**SUPPLIED DATA:**
::::::::
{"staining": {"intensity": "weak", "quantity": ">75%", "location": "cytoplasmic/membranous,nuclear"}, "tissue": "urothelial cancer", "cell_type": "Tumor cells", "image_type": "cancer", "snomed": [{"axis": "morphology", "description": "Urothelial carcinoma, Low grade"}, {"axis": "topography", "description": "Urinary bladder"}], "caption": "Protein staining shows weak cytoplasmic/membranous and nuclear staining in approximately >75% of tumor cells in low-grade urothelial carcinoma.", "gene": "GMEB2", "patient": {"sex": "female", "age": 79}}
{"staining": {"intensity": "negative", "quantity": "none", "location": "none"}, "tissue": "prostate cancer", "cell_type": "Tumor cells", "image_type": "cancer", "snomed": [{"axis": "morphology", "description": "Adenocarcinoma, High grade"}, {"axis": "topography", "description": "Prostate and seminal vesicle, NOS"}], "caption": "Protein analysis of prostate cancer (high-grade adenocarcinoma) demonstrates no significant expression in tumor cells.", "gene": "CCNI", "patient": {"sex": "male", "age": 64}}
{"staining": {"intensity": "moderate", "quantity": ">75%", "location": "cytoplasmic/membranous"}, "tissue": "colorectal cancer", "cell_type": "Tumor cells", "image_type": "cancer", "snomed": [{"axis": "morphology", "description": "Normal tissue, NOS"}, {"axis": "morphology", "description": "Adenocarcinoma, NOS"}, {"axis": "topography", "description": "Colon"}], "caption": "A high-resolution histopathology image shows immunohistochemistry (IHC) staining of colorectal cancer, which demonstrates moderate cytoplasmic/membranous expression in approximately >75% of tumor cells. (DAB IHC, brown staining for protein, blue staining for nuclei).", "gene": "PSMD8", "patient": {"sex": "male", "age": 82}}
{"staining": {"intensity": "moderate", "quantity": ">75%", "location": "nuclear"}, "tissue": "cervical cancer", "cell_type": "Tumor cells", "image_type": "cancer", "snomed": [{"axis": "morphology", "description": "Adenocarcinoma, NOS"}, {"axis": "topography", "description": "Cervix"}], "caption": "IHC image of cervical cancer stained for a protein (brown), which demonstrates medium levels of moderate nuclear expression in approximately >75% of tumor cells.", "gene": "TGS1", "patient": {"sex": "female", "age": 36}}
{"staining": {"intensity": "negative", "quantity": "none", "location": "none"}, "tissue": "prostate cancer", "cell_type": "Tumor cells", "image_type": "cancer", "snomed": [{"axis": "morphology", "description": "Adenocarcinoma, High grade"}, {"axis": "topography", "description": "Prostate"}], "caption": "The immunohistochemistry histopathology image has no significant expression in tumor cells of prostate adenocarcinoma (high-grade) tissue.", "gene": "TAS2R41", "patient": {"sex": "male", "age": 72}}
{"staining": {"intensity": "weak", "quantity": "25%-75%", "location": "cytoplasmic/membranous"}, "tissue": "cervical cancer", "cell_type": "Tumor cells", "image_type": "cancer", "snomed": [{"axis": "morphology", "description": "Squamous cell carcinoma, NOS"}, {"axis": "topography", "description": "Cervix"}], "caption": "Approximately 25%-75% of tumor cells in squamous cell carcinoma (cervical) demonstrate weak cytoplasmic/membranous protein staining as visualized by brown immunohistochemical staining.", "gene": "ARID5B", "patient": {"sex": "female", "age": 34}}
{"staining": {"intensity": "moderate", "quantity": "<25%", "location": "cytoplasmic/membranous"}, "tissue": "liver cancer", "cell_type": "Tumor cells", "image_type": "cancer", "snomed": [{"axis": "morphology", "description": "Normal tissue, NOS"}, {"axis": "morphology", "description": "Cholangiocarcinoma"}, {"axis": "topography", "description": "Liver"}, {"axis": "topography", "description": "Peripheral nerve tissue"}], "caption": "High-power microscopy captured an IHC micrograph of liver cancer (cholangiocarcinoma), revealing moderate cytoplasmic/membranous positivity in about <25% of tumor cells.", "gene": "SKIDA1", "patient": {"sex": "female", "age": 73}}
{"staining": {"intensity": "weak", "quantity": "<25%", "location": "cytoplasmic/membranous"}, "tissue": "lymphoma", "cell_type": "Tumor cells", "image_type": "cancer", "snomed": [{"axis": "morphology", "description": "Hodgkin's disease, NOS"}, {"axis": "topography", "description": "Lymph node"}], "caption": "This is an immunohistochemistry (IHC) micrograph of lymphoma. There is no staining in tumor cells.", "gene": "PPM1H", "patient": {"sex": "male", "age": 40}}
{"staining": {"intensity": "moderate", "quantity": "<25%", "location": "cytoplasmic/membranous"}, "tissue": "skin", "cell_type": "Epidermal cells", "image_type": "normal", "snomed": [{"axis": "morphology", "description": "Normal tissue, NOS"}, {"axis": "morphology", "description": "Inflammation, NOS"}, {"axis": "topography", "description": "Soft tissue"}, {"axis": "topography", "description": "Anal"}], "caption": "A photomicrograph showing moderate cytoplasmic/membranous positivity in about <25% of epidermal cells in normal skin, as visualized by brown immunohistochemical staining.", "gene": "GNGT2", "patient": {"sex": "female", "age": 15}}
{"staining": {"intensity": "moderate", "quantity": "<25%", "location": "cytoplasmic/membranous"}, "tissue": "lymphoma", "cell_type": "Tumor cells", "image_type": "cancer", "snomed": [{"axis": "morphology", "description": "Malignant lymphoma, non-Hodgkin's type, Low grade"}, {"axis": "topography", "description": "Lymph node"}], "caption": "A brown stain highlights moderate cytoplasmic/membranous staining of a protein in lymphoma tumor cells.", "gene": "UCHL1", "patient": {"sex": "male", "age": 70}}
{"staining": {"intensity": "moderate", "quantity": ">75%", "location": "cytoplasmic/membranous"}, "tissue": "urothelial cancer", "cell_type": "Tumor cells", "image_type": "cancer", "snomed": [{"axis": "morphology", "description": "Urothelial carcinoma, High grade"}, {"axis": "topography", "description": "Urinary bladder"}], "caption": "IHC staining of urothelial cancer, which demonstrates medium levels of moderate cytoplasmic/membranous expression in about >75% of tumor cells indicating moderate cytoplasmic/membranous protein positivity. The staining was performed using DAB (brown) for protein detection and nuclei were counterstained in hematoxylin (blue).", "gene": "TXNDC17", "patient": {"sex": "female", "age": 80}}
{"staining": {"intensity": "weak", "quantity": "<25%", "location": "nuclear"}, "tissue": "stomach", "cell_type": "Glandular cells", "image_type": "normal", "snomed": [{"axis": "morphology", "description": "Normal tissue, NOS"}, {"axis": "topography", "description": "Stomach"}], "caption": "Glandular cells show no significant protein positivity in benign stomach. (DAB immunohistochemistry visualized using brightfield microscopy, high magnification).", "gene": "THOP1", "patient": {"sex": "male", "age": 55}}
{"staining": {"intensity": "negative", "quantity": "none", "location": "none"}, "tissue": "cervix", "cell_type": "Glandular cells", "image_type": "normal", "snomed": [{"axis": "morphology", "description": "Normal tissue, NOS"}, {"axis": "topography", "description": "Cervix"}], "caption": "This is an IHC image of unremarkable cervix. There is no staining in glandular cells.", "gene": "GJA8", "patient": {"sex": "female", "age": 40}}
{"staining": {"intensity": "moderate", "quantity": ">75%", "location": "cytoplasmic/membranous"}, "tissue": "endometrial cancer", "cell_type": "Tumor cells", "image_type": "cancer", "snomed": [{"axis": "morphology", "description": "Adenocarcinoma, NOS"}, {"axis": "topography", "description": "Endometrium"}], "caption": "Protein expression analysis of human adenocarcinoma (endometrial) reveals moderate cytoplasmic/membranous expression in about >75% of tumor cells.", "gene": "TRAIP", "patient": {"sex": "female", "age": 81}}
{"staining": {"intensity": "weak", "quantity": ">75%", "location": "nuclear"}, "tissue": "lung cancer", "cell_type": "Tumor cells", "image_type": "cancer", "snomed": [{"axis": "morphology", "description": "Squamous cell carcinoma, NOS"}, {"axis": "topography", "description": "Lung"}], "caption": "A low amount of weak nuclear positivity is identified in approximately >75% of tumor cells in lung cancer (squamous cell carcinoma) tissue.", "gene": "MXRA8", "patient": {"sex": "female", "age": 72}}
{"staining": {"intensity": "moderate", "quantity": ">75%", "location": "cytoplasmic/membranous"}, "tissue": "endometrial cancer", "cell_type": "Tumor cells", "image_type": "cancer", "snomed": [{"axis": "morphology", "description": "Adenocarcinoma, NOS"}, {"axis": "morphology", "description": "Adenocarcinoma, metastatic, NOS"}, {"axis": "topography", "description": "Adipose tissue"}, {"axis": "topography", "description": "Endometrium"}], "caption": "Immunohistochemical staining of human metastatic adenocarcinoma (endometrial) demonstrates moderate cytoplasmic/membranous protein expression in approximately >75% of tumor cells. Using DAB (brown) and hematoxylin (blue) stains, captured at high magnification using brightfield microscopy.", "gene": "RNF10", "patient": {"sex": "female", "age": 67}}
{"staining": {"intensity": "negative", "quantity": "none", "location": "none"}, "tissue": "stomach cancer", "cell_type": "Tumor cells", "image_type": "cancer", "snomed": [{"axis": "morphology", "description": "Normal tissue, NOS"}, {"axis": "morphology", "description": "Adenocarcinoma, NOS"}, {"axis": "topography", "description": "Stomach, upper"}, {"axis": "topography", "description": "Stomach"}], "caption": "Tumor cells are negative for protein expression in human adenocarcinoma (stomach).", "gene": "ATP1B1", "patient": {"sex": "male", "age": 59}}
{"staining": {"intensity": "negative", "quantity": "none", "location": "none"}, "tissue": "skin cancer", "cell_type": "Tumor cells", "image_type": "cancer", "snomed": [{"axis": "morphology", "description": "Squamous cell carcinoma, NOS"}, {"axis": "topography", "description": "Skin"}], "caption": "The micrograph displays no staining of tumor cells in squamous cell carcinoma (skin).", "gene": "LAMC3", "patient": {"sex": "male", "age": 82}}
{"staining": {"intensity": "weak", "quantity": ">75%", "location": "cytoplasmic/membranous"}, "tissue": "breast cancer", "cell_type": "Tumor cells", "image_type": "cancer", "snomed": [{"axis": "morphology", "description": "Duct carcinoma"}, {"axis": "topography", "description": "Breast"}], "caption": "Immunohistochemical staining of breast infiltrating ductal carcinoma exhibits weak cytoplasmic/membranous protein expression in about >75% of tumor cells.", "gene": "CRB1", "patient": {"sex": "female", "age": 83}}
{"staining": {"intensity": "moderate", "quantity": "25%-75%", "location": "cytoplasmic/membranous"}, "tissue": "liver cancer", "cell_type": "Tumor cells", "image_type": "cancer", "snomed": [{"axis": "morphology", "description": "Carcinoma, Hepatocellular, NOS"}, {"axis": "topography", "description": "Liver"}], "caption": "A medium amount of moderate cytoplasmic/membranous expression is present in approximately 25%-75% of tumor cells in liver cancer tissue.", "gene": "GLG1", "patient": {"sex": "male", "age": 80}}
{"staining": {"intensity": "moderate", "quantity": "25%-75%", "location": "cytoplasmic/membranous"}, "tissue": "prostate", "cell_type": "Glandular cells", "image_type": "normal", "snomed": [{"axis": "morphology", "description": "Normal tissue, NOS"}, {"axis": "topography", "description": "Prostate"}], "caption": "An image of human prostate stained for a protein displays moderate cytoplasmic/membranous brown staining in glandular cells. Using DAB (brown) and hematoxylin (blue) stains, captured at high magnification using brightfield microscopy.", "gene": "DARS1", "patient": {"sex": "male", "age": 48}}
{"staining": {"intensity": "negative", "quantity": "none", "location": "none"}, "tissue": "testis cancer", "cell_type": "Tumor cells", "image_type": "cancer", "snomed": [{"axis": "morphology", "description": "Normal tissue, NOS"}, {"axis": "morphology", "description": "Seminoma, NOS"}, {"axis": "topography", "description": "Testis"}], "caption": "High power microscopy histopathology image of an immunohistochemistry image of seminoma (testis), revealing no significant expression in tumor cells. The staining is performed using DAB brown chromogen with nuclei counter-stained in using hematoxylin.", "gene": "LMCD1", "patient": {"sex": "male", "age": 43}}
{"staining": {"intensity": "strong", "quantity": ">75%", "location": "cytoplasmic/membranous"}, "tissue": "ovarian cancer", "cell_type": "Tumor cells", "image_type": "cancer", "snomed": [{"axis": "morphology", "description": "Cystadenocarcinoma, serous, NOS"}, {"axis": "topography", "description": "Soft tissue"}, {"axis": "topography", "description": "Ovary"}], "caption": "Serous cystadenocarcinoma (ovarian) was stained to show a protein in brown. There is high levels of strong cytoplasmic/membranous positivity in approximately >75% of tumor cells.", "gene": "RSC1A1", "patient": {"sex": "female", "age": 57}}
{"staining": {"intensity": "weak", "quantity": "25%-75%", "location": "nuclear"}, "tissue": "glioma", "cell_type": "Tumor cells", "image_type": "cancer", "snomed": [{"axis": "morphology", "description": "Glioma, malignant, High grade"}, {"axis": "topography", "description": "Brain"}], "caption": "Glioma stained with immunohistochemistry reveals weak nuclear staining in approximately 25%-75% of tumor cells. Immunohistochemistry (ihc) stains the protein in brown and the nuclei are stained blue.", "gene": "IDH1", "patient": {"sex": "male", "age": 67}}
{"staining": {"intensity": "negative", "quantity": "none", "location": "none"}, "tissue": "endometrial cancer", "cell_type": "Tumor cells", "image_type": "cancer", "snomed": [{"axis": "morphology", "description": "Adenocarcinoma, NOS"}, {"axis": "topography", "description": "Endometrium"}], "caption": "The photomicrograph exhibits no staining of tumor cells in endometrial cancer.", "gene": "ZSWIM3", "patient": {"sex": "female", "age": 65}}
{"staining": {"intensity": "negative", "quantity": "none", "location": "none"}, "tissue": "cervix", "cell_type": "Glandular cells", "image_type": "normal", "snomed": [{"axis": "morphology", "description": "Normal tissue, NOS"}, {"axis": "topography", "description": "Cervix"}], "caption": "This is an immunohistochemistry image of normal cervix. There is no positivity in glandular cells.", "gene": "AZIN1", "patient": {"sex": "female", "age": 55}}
::::::::
**AIM OF THE TASK:**
For the word "amount", find every line in the data that holds it and copy that line.

**REPLY:**
{"staining": {"intensity": "weak", "quantity": ">75%", "location": "nuclear"}, "tissue": "lung cancer", "cell_type": "Tumor cells", "image_type": "cancer", "snomed": [{"axis": "morphology", "description": "Squamous cell carcinoma, NOS"}, {"axis": "topography", "description": "Lung"}], "caption": "A low amount of weak nuclear positivity is identified in approximately >75% of tumor cells in lung cancer (squamous cell carcinoma) tissue.", "gene": "MXRA8", "patient": {"sex": "female", "age": 72}}
{"staining": {"intensity": "moderate", "quantity": "25%-75%", "location": "cytoplasmic/membranous"}, "tissue": "liver cancer", "cell_type": "Tumor cells", "image_type": "cancer", "snomed": [{"axis": "morphology", "description": "Carcinoma, Hepatocellular, NOS"}, {"axis": "topography", "description": "Liver"}], "caption": "A medium amount of moderate cytoplasmic/membranous expression is present in approximately 25%-75% of tumor cells in liver cancer tissue.", "gene": "GLG1", "patient": {"sex": "male", "age": 80}}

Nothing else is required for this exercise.